Пятый легион Жаворонка - стр. 13
Виния почти ничего не ела, только пила маленькими глотками вино, разбавленное водой. На лицо ее снова легла тень усталости, губы почернели. Фуск нахмурился. «Неужели никто не видит, как она больна?» Посмотрел на гостей. Марциал одной рукой ощипывал виноградную гроздь, другой торопливо царапал что-то на вынутых из-за пояса восковых табличках. Марк перешучивался с Панторпой, очищая для нее раков. Парис…
Парис, облокотившись на брошенный в изголовье валик, расспрашивал Винию о предстоящих гонках колесниц. Она, смеясь, рассказывала что-то о гнедой кобыле, трех вороных и колеснице с бронзовой пантерой. Вряд ли актера волновали достоинства четверки и возможная победа «синих», но Винию это забавляло. И он слушал ее, радовался ее радости, переживал с нею каждый крутой поворот, который предстояло пройти квадриге. Временами он поднимал глаза, коротко взглядывал на префекта, словно спрашивая о чем-то, и продолжал беседу.
Когда восторги Винии чуть поутихли, актер обратился к Панторпе и предложил разыграть с ним на пару сцену из «Привидения» Плавта. Тут Панторпа едва сознание не потеряла от волнения и попыталась было отказаться.
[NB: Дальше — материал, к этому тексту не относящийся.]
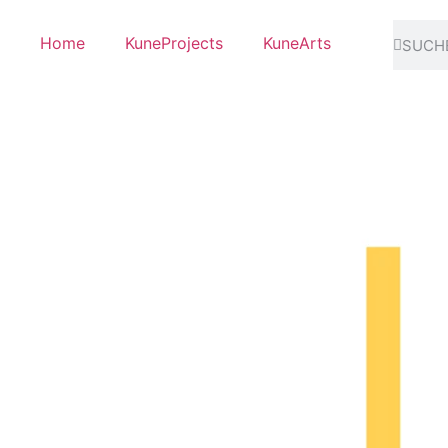
Home
KuneProjects
KuneArts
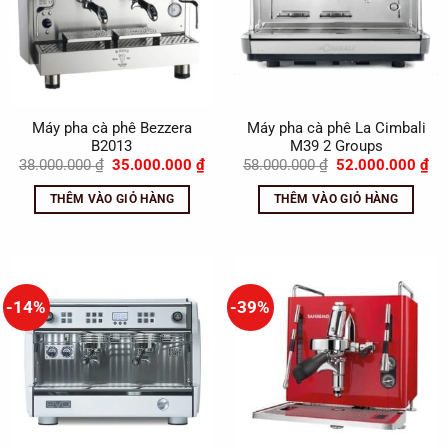
Máy pha cà phê Bezzera
Máy pha cà phê La Cimbali
B2013
M39 2 Groups
Giá
Giá
Giá
Gi
38.000.000
₫
35.000.000
₫
58.000.000
₫
52.000.000
₫
gốc
hiện
gốc
hi
là:
tại
là:
tại
THÊM VÀO GIỎ HÀNG
THÊM VÀO GIỎ HÀNG
38.000.000 ₫.
là:
58.000.000 ₫.
là:
35.000.000 ₫.
52
-14%
-39%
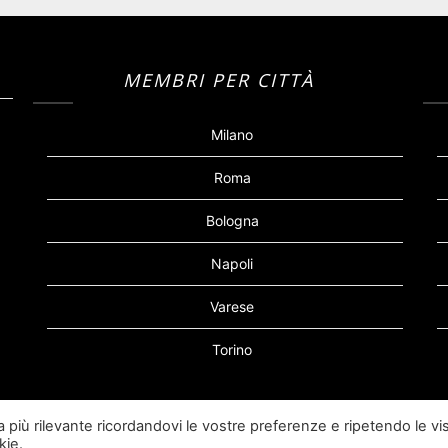
MEMBRI PER CITTÀ
Milano
Roma
Bologna
Napoli
Varese
Torino
za più rilevante ricordandovi le vostre preferenze e ripetendo le vis
©2026 Siti Incontri Gay
kie.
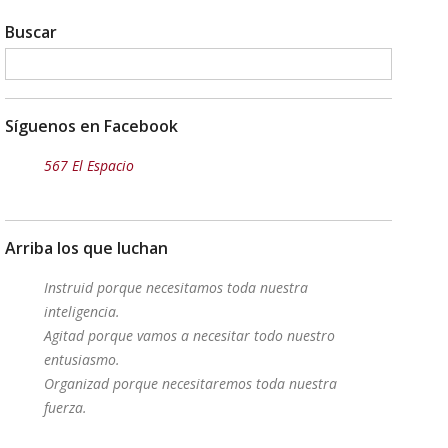
Buscar
Síguenos en Facebook
567 El Espacio
Arriba los que luchan
Instruid porque necesitamos toda nuestra
inteligencia.
Agitad porque vamos a necesitar todo nuestro
entusiasmo.
Organizad porque necesitaremos toda nuestra
fuerza.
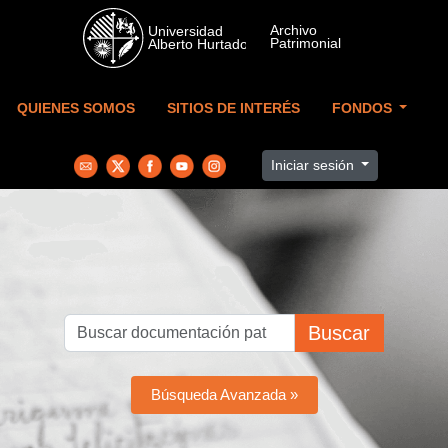
Skip to main content
QUIENES SOMOS
SITIOS DE INTERÉS
FONDOS
Iniciar sesión
Buscar
Búsqueda Avanzada »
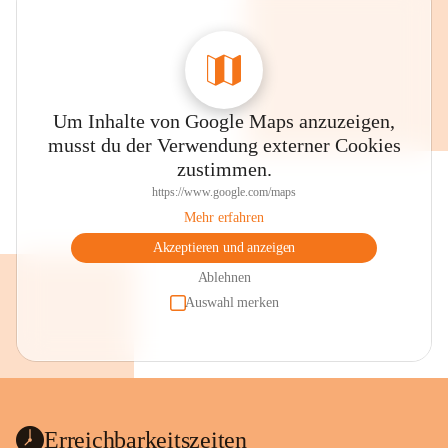
Um Inhalte von Google Maps anzuzeigen,
musst du der Verwendung externer Cookies
zustimmen.
https://www.google.com/maps
Mehr erfahren
Akzeptieren und anzeigen
Ablehnen
Auswahl merken
Erreichbarkeitszeiten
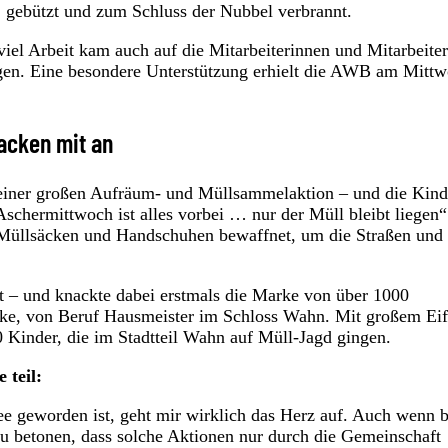
t, gebützt und zum Schluss der Nubbel verbrannt.
iel Arbeit kam auch auf die Mitarbeiterinnen und Mitarbeiter
igen. Eine besondere Unterstützung erhielt die AWB am Mitt
acken mit an
 einer großen Aufräum- und Müllsammelaktion – und die Kind
schermittwoch ist alles vorbei … nur der Müll bleibt liegen“
, Müllsäcken und Handschuhen bewaffnet, um die Straßen und
t – und knackte dabei erstmals die Marke von über 1000
ike, von Beruf Hausmeister im Schloss Wahn. Mit großem Eif
inder, die im Stadtteil Wahn auf Müll-Jagd gingen.
teil:
e geworden ist, geht mir wirklich das Herz auf. Auch wenn b
 zu betonen, dass solche Aktionen nur durch die Gemeinschaft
– Не лишай гостей такого удовольствия, у тебя чудесно получается, – заметил Парис, и Панторпа, залившись краской, на негнущихся ногах вышла вперед.
Марциал, нахмурившись, отложил таблички. По его мнению, если уж чьи вдохновенные строки и должны были здесь звучать, так это его собственные. Марк со вздохом отодвинул блюдо с едой.
Парис выбрал для исполнения сцену, где влюбленный юноша приходит к своей подружке и случайно слышит разговор между ней и служанкой: девушка желает хранить верность возлюбленному, а рабыня уговаривает ее соблазниться подарками богатых поклонников.
Панторпа подавала реплики и за госпожу, и за служанку, а Парис, в роли влюбленного, исходил то яростью, то нежностью, смотря по тому, чьи речи слышал.
С первых же слов стало ясно, что сколь ни бездарно проявила себя Панторпа в трагедии, в комедии ей не найти равных. Ее служанка говорила на сто голосов: и попрекала, и улещала, переходила от соловьиного пения к львиному рыку, кудахтала встревоженной наседкой, казалось, устоять перед ее натиском было невозможно. Но трогательно-беспомощная героиня устояла. Она не обращала внимания на эти атаки, занятая делом необыкновенной важности: украшала себя к приходу возлюбленного. Требовала то белил, то румян, и служанка подавала – с неизменными уверениями, мол, ни за что не даст, госпожа и без того хороша.
Сцена все набирала и набирала темп, чем больше блеска являл Парис, тем вдохновеннее играла Панторпа – словно зеркало отражало солнечные лучи.
Актеры сохраняли полнейшую серьезность, зато зрители, не исключая язвительного Марциала и строгого Гая Элия, не могли удержаться от смеха. Парис то умилялся, то негодовал. Нежный лепет сменялся яростными угрозами, угрозы оборачивались любовными признаниями. Одно состояние так стремительно переходило в другое, что и хозяйка, и гости хохотали до слез. Вдобавок, актеры сумели сделать самое трудное: они сыграли любовь. Зрители готовы были поклясться, что забавные и трогательные герои всю жизнь проживут душа в душу. Сцена кончилась под гром аплодисментов. Парис учтиво наклонил голову. Панторпа взглянула на него и ответила на похвалы столь же величаво, вызвав новый взрыв смеха и рукоплесканий.